> **练习要求**:
A) 从书摘中摘出“让–弗朗索瓦?法瓦尔热的法国”与“之外,档案文献到此就告罄了。”之间的文字，两端都包括在内，一字不改。
B) 接着这段讲述法瓦尔热法国之行的书摘往下写，从它的最后一句之后开始。

> **书摘**:
第八章 尼姆、蒙彼利埃、马赛:南部地区的艰难求生

第九章 图卢兹、波尔多、拉罗谢尔、普瓦捷:西南地区的勉强维持

第十章 卢丹:沿街兜售与毛细管分销体系

第十一章 布卢瓦、奥尔良、第戎:法国中心地区的高端市场与低端市场

第十二章 贝赞松:书籍销售最旺的地区

第十三章 纳沙泰尔:书籍需求的概况

结 论 有生命的书籍

致 谢

索 引


TOP书摘

第十三章 纳沙泰尔:书籍需求的概况

  让–弗朗索瓦?法瓦尔热的法国之行没有正式的终点线。他在1778年11月底或12月初的某一天回到了纳沙泰尔,过程平淡无奇——没有仪式或庆典,只是有可能和出版社的职员们一起开个会,然后跟家人碰上几杯酒。我们已经花了五个月,天天跟在他后面,走过了1900多公里,而此时此刻还很难和他道别。不过,除了在其他一些地方散落的参考资料之外,档案文献到此就告罄了。

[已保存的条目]
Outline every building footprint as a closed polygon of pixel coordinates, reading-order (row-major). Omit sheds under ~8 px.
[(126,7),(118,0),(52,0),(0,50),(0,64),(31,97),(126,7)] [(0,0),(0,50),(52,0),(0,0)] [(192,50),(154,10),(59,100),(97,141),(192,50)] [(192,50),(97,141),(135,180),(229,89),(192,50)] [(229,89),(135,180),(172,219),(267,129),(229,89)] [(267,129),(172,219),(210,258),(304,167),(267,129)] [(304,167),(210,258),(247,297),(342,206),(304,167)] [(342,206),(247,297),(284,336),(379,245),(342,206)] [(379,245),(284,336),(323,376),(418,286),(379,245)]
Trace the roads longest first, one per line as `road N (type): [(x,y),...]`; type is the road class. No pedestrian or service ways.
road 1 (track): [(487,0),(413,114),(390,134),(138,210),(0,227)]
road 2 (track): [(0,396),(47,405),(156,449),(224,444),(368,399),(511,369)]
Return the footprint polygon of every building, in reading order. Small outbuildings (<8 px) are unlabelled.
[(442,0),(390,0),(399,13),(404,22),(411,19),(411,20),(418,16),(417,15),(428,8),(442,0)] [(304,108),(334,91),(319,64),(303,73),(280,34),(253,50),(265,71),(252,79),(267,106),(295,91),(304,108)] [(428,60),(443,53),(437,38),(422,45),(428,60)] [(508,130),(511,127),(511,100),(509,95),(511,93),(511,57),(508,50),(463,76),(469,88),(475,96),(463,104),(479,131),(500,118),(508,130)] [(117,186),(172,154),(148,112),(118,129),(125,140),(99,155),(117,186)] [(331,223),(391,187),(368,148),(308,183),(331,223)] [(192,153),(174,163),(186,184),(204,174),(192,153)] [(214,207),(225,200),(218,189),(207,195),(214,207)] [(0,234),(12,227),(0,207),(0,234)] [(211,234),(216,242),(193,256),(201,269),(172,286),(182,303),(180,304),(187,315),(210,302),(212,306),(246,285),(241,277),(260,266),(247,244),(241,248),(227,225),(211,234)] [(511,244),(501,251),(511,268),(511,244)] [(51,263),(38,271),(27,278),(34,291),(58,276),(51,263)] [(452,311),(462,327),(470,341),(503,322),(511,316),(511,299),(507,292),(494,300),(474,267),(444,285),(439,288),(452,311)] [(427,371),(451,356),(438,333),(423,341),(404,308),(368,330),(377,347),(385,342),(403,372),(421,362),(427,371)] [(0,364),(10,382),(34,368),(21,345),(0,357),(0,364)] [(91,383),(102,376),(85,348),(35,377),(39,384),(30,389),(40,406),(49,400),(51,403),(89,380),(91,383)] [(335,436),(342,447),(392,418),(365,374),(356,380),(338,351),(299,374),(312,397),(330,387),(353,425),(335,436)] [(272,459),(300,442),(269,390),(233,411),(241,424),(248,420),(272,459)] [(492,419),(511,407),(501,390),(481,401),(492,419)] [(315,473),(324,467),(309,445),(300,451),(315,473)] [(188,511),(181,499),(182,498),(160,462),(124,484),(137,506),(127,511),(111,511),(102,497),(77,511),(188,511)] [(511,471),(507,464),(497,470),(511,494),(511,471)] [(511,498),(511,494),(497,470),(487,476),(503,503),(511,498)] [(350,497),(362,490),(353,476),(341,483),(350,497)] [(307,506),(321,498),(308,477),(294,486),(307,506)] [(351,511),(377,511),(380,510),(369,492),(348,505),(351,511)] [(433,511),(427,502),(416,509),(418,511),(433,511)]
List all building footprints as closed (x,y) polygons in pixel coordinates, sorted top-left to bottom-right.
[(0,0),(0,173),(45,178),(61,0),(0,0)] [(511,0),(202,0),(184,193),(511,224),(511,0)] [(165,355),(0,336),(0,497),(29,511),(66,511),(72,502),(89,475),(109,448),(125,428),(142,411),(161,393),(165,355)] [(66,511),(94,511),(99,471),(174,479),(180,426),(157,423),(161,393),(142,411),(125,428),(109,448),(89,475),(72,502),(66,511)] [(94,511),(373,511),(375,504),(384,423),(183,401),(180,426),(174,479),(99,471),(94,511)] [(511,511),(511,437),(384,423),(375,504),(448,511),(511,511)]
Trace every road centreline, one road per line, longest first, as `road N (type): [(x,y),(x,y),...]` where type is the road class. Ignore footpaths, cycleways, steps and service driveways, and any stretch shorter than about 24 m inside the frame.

> **作答内容**:
A)
让–弗朗索瓦?法瓦尔热的法国之行没有正式的终点线。他在1778年11月底或12月初的某一天回到了纳沙泰尔,过程平淡无奇——没有仪式或庆典,只是有可能和出版社的职员们一起开个会,然后跟家人碰上几杯酒。我们已经花了五个月,天天跟在他后面,走过了1900多公里,而此时此刻还很难和他道别。不过,除了在其他一些地方散落的参考资料之外,档案文献到此就告罄了。

B)
  法瓦尔热对出版社的董事们做了个全面汇报,这是十分有可能的。他的三年任职合同将在一年后的1779年12月1日到期。届时,他很可能会得到6个路易(144锂)的红利,是出版社为他的良好业绩而发的奖金。如第一章指出的,1782 年和1783 年他为出版社出了两次短差,到1784年,出版社的档案中就没有他的信了。查询纳沙泰尔州的公证档案,我们发现了一些补充资料。1779年12月6日,法瓦尔热与位于纳沙泰尔以东30或80公里的伯尔尼州阿尔堡村的玛丽–伊丽莎白?阿福尔特(Marie-Elisabeth Affolter)结婚。让–弗朗索瓦的兄弟萨米埃尔也在那时结婚。在同时举办了婚礼之后,兄弟俩很可能仍然保持着亲密的关系,因为在1782年12月13日,他们一起购置了一小块葡萄园,一年后他们合作偿还了另一个兄弟路易的债务,路易是个钟表师傅。公证文件显示萨米埃尔在1782年是个“面包师傅”,但后来便以“食品杂货店老板”的身份出现了。他和让–弗朗索瓦曾在1776年7月13日联手做起食品杂货供应商的生意,同时让–弗朗索瓦也受到了纳沙泰尔出版社的雇用。为了支持生意,他们在1776年和1777年间陆续贷了一些款,最后的贷款总数是840锂。因此,很有可能就是在进行了这项生意投资之后,让–弗朗索瓦继续为出版社工作到1783 年的某个时候,然后就做了他弟弟的专职合伙人。1784年9月28日,出版社写信给他们在里昂的前任货运代理商克洛代兄弟,说“法瓦尔热先生已经不在我们出版社了。他经营食品杂货生意,公司名称是[S?]和J.F.法瓦尔热公司”。法瓦尔热在早期文献中出现时,名字后面没有附上“商人和老板”这样的职业名称——就是说,他当时还不是纳沙泰尔市民阶层的成员,还不是一个有公民权的生意人。1795年,他花了72金路易(1728法国锂)购置了一块面积相当大的葡萄园,他的社会地位看来有所提升,有了一个“批发商亦即本市有产者”的头衔。1796年11月30日,档案中最后一次提到他时,他在繁华的洛皮塔尔大街拥有一幢房屋,价值6000锂。他有个儿子,也叫让–弗朗索瓦,出生于1780年9月26日。档案没有提到他何时去世。根据档案所披露的情况,法瓦尔热很可能就是利用他在纳沙泰尔出版社当职员时所获得的商业悟性,在纳沙泰尔中产阶级之中的某处创立了一段成功的商业生涯。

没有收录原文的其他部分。